A PROV-Compliant Approach for the Script-to-Workflow Process

Tracking #: 2047-3260

Lucas Carvalho
Khalid Belhajjame1
Claudia Bauzer Medeiros

Responsible editor: 
Guest Editors Semantic E-Science 2018

Submission type: 
Full Paper
Scientific discovery and analysis are increasingly computational and data-driven. Scripting languages, such as Shell, Python and R, are the means of choice of the majority of scientists to encode and run their simulations and data analyses. Although widely used, scripts are hard to understand, adapt, reuse, and reproduce. To tackle the problems faced by scripts, several approaches have been proposed such as YesWorkflow and noWorkflow. However, they neither allow to fully document the experiment nor do they help when third parties want to reuse just part of the code. Scientific Workflow Management Systems (SWfMSs) are being increasingly recognized to mitigate these problems. They help to document and reuse experiments by supporting scientists in the design and execution of their experiments, which are specified and run as interconnected (reusable) workflow components (a.k.a. building blocks).
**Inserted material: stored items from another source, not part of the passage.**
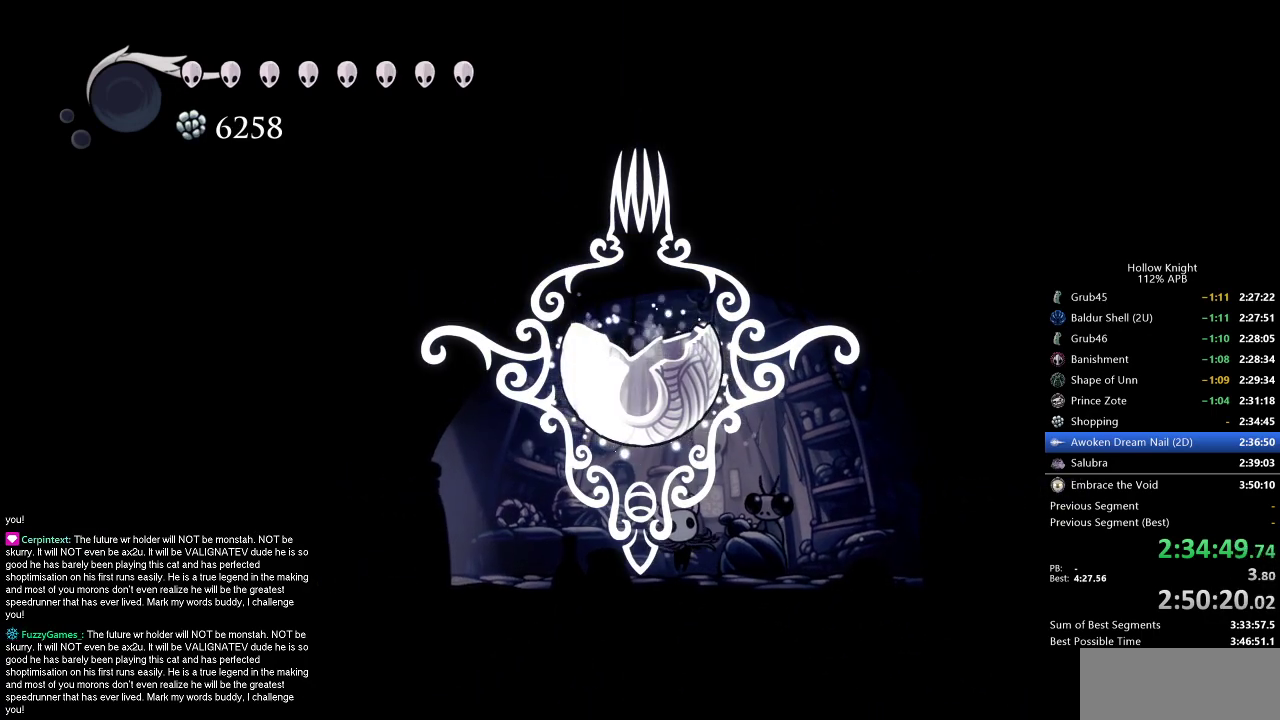
{"keys": ["dash", "left"], "events": [[17, "left", "up"], [167, "left", "down"], [250, "dash", "down"], [300, "dash", "up"], [300, "left", "up"], [434, "left", "down"], [484, "dash", "down"]]}
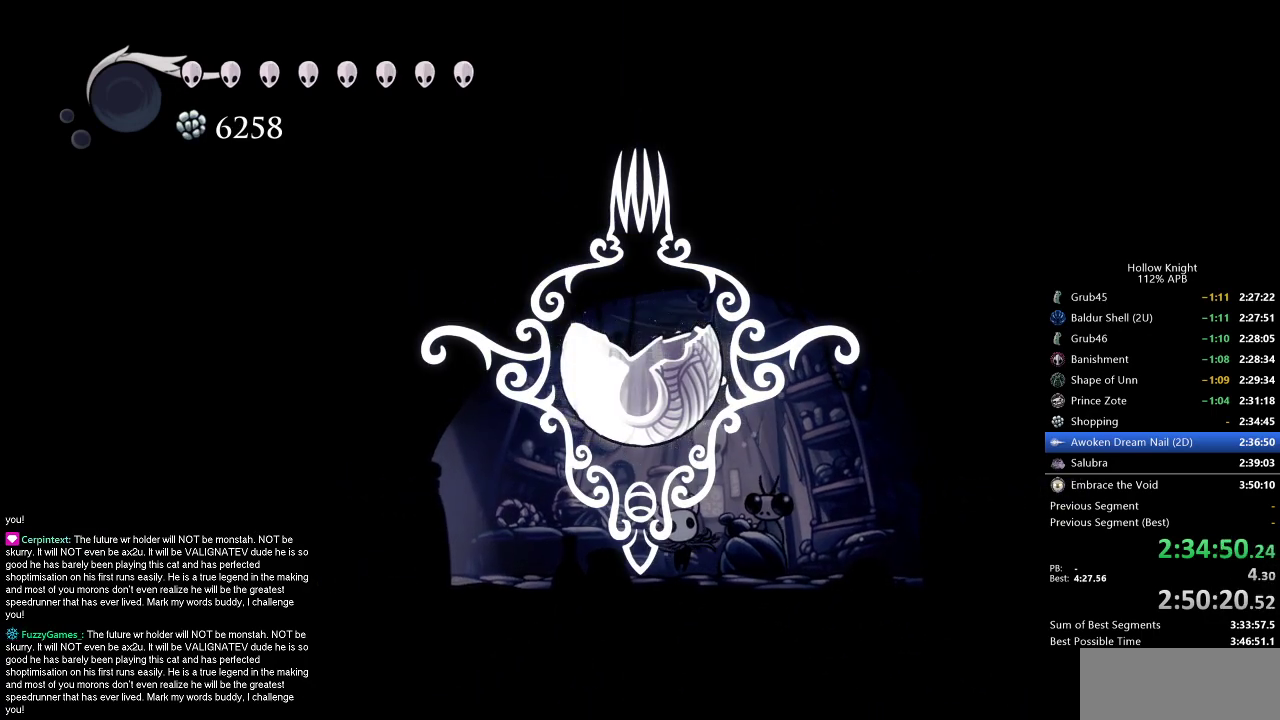
{"keys": ["dash"], "events": [[33, "dash", "up"], [133, "dash", "down"], [183, "left", "up"], [233, "dash", "up"], [267, "left", "down"], [317, "dash", "down"], [367, "dash", "up"], [500, "dash", "down"], [500, "left", "up"]]}
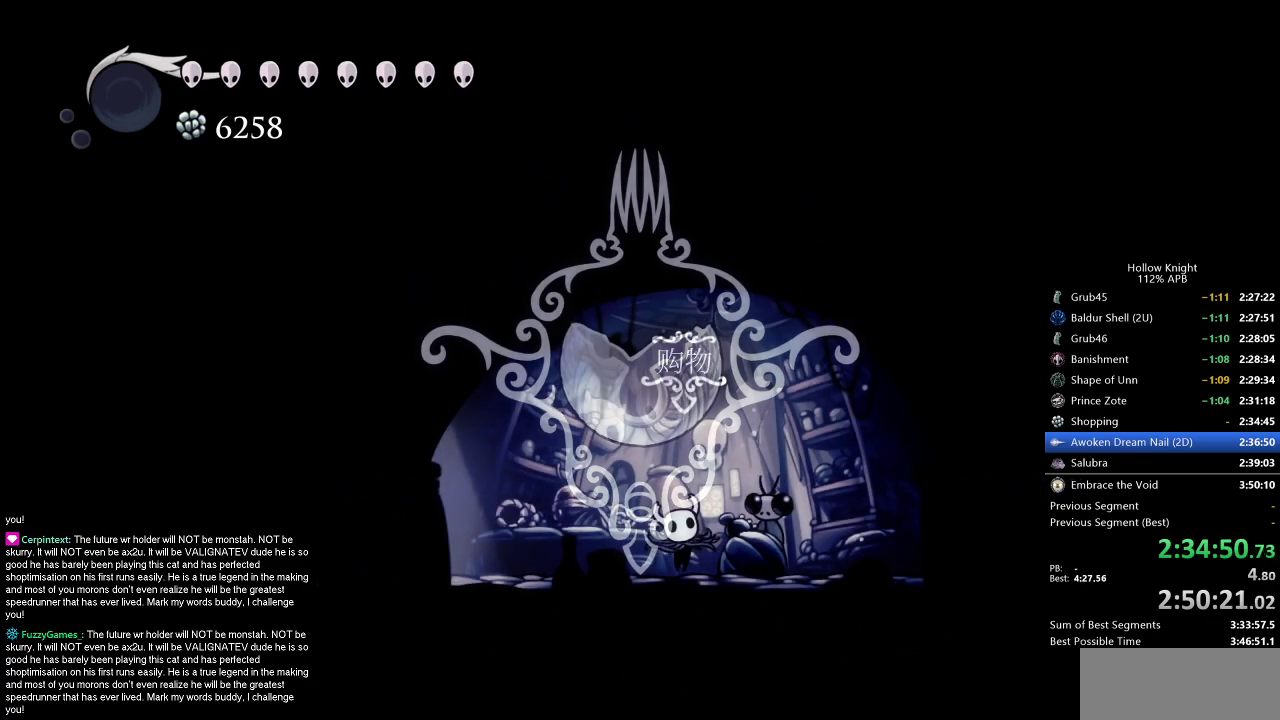
{"keys": ["dash", "left"], "events": [[50, "dash", "up"], [100, "left", "down"], [150, "dash", "down"], [217, "dash", "up"], [267, "dash", "down"], [367, "dash", "up"], [467, "dash", "down"]]}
Taking this into account, we designed W2Share, a novel approach for the management, reuse, and reproducibility of script-based experiments. W2Share transforms a script into an executable workflow that is accompanied by annotations, example datasets and provenance traces of their execution, all of which encapsulated into a workflow research object. This allows third party users to understand the data analysis encoded by the original script, run the associated workflow using the same or different datasets, or even repurpose it for a different analysis. W2Share also enables traceability of the script-to-workflow process, thereby establishing trust in this process. All processes in W2Share follow a methodology that is based on requirements that we elicited for this purpose. The methodology exploits tools and standards that have been developed by the scientific community, in particular YesWorkflow, Research Objects and the W3C PROV. This paper highlights the main components of W2Share, which is showcased through a real world use case from Molecular Dynamics. We furthermore validate our approach by testing the ability to answer competency questions that address the script-to-workflow process.
Full PDF Version: 

Major Revision

Solicited Reviews:
Click to Expand/Collapse
Review #1
By Paul Groth submitted on 21/Jan/2019
Major Revision
Review Comment:

This paper describes a methodology for the conversion of scripts (e.g. python, shell scripts) into a combination of an abstract and concrete workflow with associated data in order to facilitate reproducibility and reusability of a scientific experiment. This is an extension of an existing work published at the e-Science conference.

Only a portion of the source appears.